I think it also had something to do with the fact that this comic-after-doctor tradition started at just the right moment to get me hooked, what with the first issue of “Who’s Who,” a super-hero telephone directory of sorts. And just for the record, if you’re wondering what DC Comics character managed to be first in alphabetical order back in 1984, the answer would be “Abel,” the “host” of the 1970s “House of Secrets” comic.

But the one that really got me was Green Lantern; and whoa Nelly did I ever pick a fantastic moment to drop into that particular comic book: issue 176, May 1984, which saw Green Lantern Hal Jordan farting around out in space and thus unable to stop his girlfriend Carol Ferris’s aircraft company from being destroyed by "The Demolition Team", a group of baddies each individually armed with methods of destruction based on construction themes, including (I’m not kidding) “Scoopshovel,” “Hardhat”, “Steamroller”, (natch) and “Rosie,” with her red-hot rivet gun, who ranked second only to Spider-Woman in leaving quite an impression on my little-kid brain.

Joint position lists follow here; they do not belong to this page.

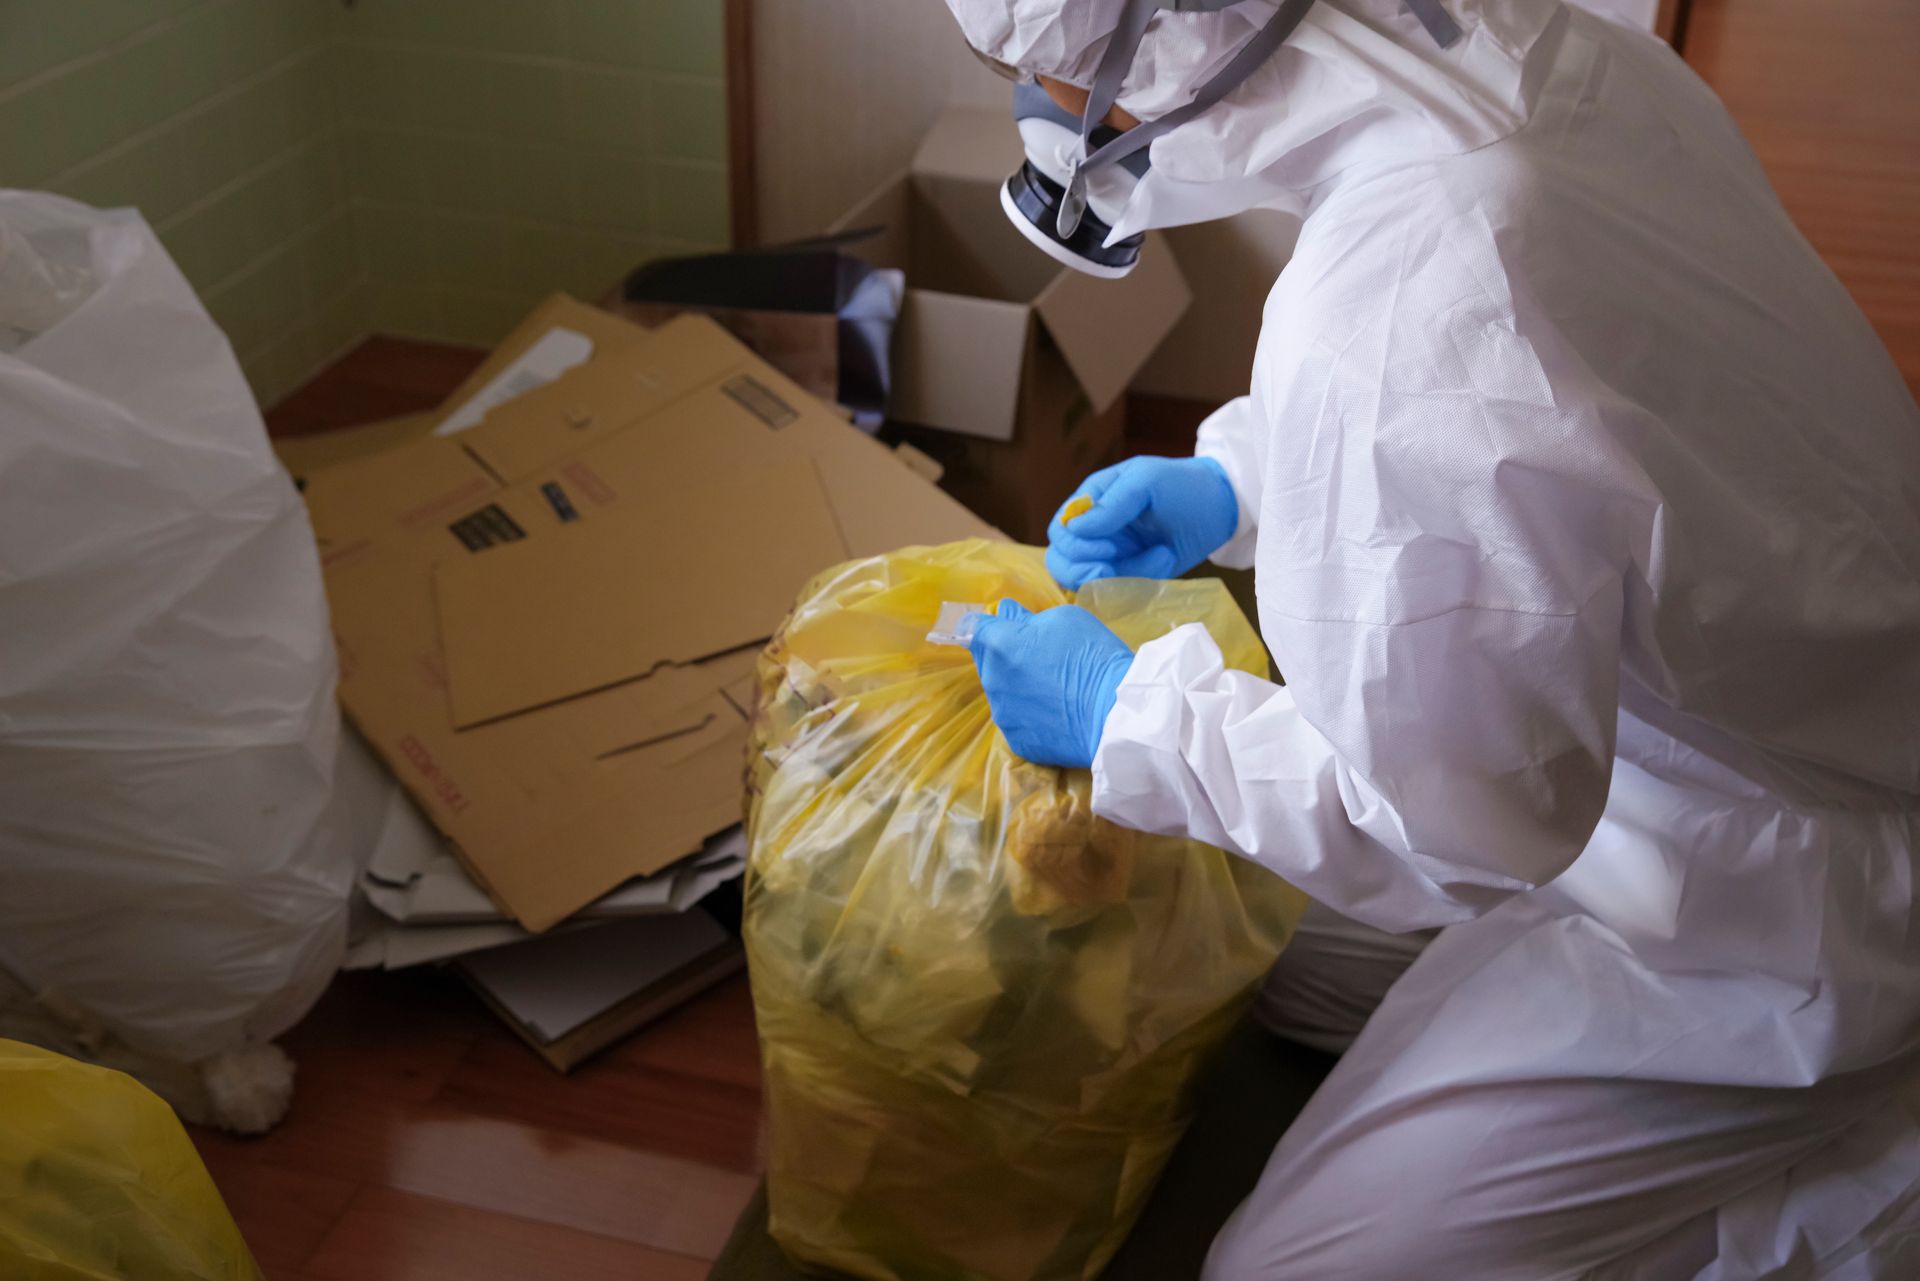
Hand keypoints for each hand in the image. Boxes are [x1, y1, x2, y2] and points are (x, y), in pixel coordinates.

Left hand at [969, 601, 1133, 767]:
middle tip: (1041, 658)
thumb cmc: (1093, 657)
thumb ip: (1027, 617)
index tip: (1005, 628)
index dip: (988, 625)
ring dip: (1017, 686)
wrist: (1115, 714)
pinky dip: (1031, 715)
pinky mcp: (1017, 741)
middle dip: (1005, 655)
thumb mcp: (1065, 619)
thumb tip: (1007, 614)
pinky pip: (1017, 721)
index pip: (972, 628)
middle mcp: (992, 681)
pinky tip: (1057, 713)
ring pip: (1001, 693)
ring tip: (1053, 689)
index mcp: (999, 645)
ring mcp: (1002, 715)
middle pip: (987, 662)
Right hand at [1046, 455, 1237, 589]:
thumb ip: (1111, 504)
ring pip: (1087, 583)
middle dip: (1085, 571)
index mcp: (1091, 502)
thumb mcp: (1146, 481)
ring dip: (1117, 578)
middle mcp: (1095, 532)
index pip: (1060, 532)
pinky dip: (1136, 586)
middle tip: (1113, 568)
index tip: (1107, 547)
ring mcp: (1112, 556)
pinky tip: (1163, 561)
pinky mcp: (1131, 576)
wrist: (1221, 506)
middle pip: (1062, 562)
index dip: (1076, 546)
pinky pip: (1116, 593)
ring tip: (1156, 559)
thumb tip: (1074, 528)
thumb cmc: (1181, 484)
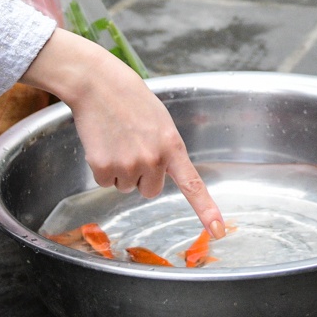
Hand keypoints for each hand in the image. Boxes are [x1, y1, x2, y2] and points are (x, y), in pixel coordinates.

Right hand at [21, 29, 226, 235]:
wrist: (98, 85)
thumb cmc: (130, 100)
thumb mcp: (160, 122)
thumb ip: (165, 149)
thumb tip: (159, 172)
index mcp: (172, 146)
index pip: (193, 185)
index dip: (206, 210)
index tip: (217, 231)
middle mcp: (153, 160)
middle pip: (149, 191)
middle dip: (141, 177)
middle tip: (132, 147)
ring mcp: (128, 165)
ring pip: (126, 186)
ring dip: (120, 169)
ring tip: (117, 139)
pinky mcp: (104, 167)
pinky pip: (105, 182)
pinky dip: (102, 167)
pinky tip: (103, 143)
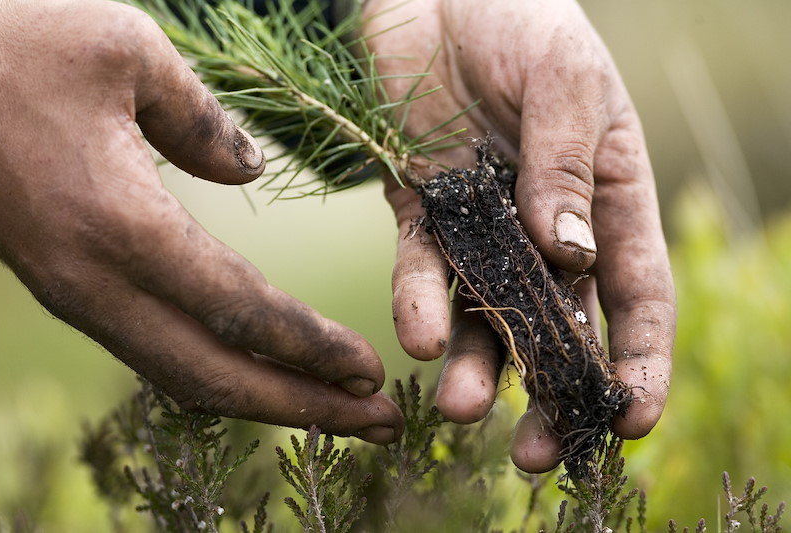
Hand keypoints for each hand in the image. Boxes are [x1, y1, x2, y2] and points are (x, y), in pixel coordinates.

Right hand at [0, 0, 402, 443]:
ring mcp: (79, 296)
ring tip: (339, 413)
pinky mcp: (71, 289)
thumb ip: (200, 119)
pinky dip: (222, 374)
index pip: (241, 310)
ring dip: (269, 401)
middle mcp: (97, 284)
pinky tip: (263, 373)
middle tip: (384, 426)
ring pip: (186, 377)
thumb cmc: (10, 45)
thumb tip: (246, 170)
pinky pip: (158, 352)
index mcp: (121, 228)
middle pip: (219, 377)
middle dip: (307, 407)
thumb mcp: (124, 50)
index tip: (371, 373)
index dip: (311, 348)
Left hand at [363, 0, 674, 468]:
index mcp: (606, 202)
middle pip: (556, 328)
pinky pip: (420, 268)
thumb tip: (569, 257)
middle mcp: (545, 230)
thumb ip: (566, 168)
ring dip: (473, 366)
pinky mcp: (422, 211)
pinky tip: (416, 334)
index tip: (629, 419)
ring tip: (458, 408)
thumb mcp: (565, 82)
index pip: (633, 296)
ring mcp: (481, 227)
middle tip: (535, 452)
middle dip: (547, 392)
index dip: (636, 361)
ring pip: (482, 315)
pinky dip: (418, 301)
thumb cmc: (523, 20)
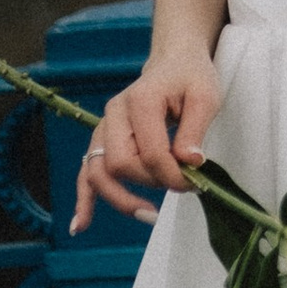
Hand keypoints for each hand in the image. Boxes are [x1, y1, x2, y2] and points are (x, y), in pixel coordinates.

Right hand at [74, 48, 222, 229]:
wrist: (173, 62)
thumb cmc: (190, 77)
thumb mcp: (205, 97)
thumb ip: (195, 130)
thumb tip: (190, 163)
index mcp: (140, 100)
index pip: (149, 151)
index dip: (171, 174)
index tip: (195, 182)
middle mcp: (114, 114)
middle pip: (120, 164)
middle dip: (150, 183)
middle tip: (182, 187)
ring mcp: (104, 127)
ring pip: (98, 172)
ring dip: (120, 199)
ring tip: (148, 215)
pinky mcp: (102, 140)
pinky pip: (87, 173)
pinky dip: (84, 200)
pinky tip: (81, 225)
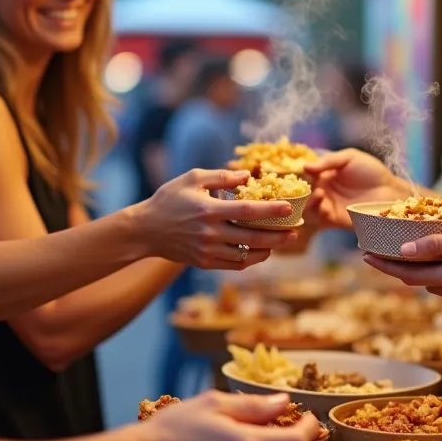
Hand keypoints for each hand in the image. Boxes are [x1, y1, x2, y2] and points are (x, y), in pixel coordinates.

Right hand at [137, 169, 297, 269]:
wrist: (145, 229)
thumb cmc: (170, 199)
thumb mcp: (192, 178)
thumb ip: (221, 177)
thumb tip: (248, 175)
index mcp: (209, 210)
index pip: (247, 211)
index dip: (270, 211)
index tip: (289, 208)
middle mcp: (210, 233)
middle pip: (253, 238)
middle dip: (278, 236)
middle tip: (296, 231)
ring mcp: (207, 250)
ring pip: (246, 255)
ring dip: (267, 250)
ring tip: (281, 241)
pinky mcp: (204, 262)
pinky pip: (234, 265)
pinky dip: (250, 259)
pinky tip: (261, 251)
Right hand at [303, 148, 409, 228]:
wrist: (390, 191)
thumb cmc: (372, 171)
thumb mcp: (350, 158)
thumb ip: (328, 161)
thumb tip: (305, 166)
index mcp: (325, 175)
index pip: (305, 176)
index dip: (300, 175)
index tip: (301, 172)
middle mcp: (323, 191)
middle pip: (302, 194)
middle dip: (301, 192)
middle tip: (307, 187)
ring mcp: (328, 206)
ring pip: (308, 208)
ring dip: (309, 202)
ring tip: (319, 194)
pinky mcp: (335, 220)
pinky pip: (320, 219)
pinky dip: (318, 213)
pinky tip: (324, 205)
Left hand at [360, 229, 441, 313]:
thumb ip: (438, 245)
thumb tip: (404, 250)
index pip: (407, 275)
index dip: (384, 266)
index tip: (365, 256)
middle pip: (422, 281)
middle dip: (404, 268)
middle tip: (387, 252)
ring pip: (440, 286)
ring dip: (432, 273)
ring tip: (430, 253)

Not to spoil a nearly 30-year-old storyline for anyone, but Hal ended up resigning his position in the Green Lantern Corps a few issues later, all for love. I remember quite clearly how that issue ended, with Hal Jordan, back on Earth with Carol, promising how he was home for good, while looking up at the stars that were going to be protected by…well…I don’t know who.

Because the appointments eventually stopped and I couldn’t convince my parents to let me have a comic book as a reward for going to the shoe store, I never quite found out what exactly happened in the next issue, to be titled “Take This Job and Shove It!”. I’m sure it’s possible that there’s another similar snot-nosed kid who bought the issue I needed from Icenogle’s and has spent his or her own life wondering what happened before their issue.

There are no more places here in Mattoon for me to just walk in and buy a comic book since my former comic shop is now a "Heritage Park", and Waldenbooks is just a dark, vacant hole in a wall. Now I usually just wait until a hardcover collection is available from Amazon. It works for me, but still, it would be nice if I could just stop by Icenogle’s again to get some trading cards and check on my buddy Green Lantern. But of course I can’t; it’s a bunch of storage sheds now.